## An existence criterion for a normal maximal subgroup in a finite solvable group

Let $G$ be a solvable group of order $pm$, where $p$ is a prime not dividing $m$. Let $P \in \mathsf{Syl}_p(G)$. If $N_G(P) = P$, prove that $G$ has a normal subgroup of order $m$. Where is solvability required in the proof? [Note: This result holds for nonsolvable finite groups as well, as a special case of Burnside’s N/C-Theorem.]

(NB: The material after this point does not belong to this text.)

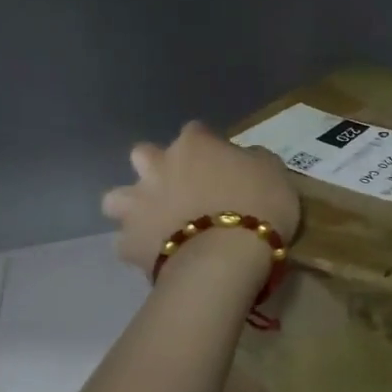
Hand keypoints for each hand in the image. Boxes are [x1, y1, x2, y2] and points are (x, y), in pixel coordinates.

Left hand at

By hypothesis, we have $n_p(G) = m$, and the Sylow $p$-subgroups of $G$ intersect trivially. Thus $G$ has $(p-1)m = |G| - m$ elements of order $p$. Denote the remaining elements by $H$.

Let $\pi$ denote the set of all prime divisors of $|G|$ except $p$. By this previous exercise, there is a Hall $\pi$-subgroup $M \leq G$, which (by definition) has order $m$, and none of whose elements have order $p$. Thus $M = H$. Moreover, if $N \leq G$ is any other subgroup of order $m$, then $N$ is a Hall $\pi$-subgroup (again by definition) and $N$ is conjugate to $M$. But $N = H$, so that in fact $M$ is the unique subgroup of $G$ of order $m$. Thus $M$ is characteristic, hence normal, in $G$.

Solvability was needed in order to guarantee the existence and conjugateness of Hall subgroups.